In late 2003, they met with Ivan Baran and a team from Arc Light Entertainment, a Baltimore-based custom AV and control systems contractor. Arc Light's three partners-Todd Neal, Gary Conrad and Baran-all experienced in commercial design and installation, founded the company in 1999 to address a burgeoning residential market.
"We leaned back on our commercial roots after 9/11," Baran says. "AACS approached us through acoustician Gerald Henning of Henning Associates (Rockville, MD). The school was gearing up for construction of the auditorium, designed by RCG Architects, Baltimore."
Like many schools, AACS' budget was limited, so Baran recommended the project be divided into a design/build. "They needed a framework, that's the hardest part," he explains. "We got under contract to design and establish a budget first."

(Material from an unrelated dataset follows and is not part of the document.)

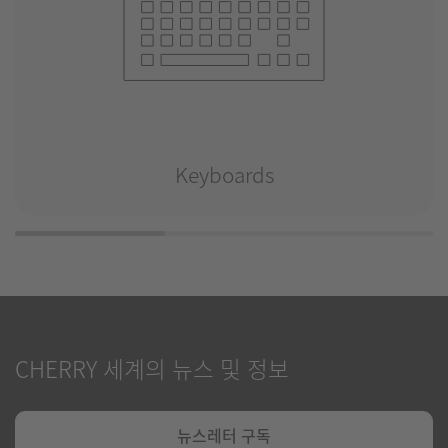
Keyboards
CHERRY 세계의 뉴스 및 정보
뉴스레터 구독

The main consideration, Baran says, was infrastructure. "We wanted to get the cable where it needed to be; it can always be augmented or changed out. The school wanted production intercom, but for budgetary reasons it didn't make sense to install the intercom equipment at the onset, as their needs didn't require its use. So the infrastructure was installed to give them an upgrade path. It was similar with video where we used a lot of cabling, all on patch bays to give them flexibility."
The result is a $115,000 operator-driven live sound reinforcement system, light on video, heavy on audio and ideal for its cadre of student operators. Arc Light chose a 32-channel Soundcraft LX7ii console. The operator can mix from the control room in the rear of house on the balcony level or from mix position under the balcony. The console, Baran says, proves to be an ideal and cost-effective starting point for system operators. "Consoles are always improving, and this one can easily be upgraded and relegated for other uses at the school."
Selection of the JBL Series AE (Application Engineered) center-cluster speaker system was made jointly by Baran, Andrew Rutkin of JBL Professional, and Gordon Jacobs of Polysonics of Remington, VA. "The clincher was Gordon, since he was doing the EASE modeling," Baran states. "We were confident in JBL's ability to perform in the space, and knew it could be easily arrayed. A JBL planar array kit reduced the number of rigging points needed. Once positions were known, we modeled in the clusters. The lefts and rights are singles, and the center is a group of five boxes. Custom steel frames were made to rig to the structure."
For projection, the choice was a Christie Digital LX-65 projector with the brightness and optical lenses required to shoot 70 feet to the 21 x 28-foot screen. "It's the right projector for the throw, it's the right price," Baran says, "and it can handle several types of inputs. During Chapel, it's used for PowerPoint presentations via an Extron interface."
Arc Light used Whirlwind to provide all the MASS cable assemblies to their requirements, making the installation process easier, Baran says. "With multi-pin contacts, there's intense site work, but by having them do custom put-ups, we minimized it."
"We approach all design/build projects with the question, 'Who are we building for, and what is the goal?' In this case, it was about a school," says Arc Light Entertainment's Ivan Baran.
Arc Light has had several universities on its client roster, with those projects geared toward tech classrooms and other instructional spaces. The AV system for the Annapolis Area Christian School was the company's first high school client.
"With students operating the system, the project presented a different set of challenges, and I didn't want to overwhelm them with more controls than they needed," Baran says. "We wanted to keep it refined and simple, user-friendly for several operators of varying levels of knowledge."
The Shure P4800, the processing brain that holds it all together, unburdened the students from tuning the system to the room, he says. "It limits the amount of control, so they can't get into trouble."
Because the AACS space was more performance, Baran and team were able to draw comparisons to another, less modest project in their portfolio, their work as subcontractors in renovations at the Kennedy Center Opera House.
"We parlayed a lot of that mindset into AACS," Baran notes. "The Opera House has a colossal system-and this doesn't need it, of course-but when you come down to the basics of reinforcing speech, music and video infrastructures, these elements always apply."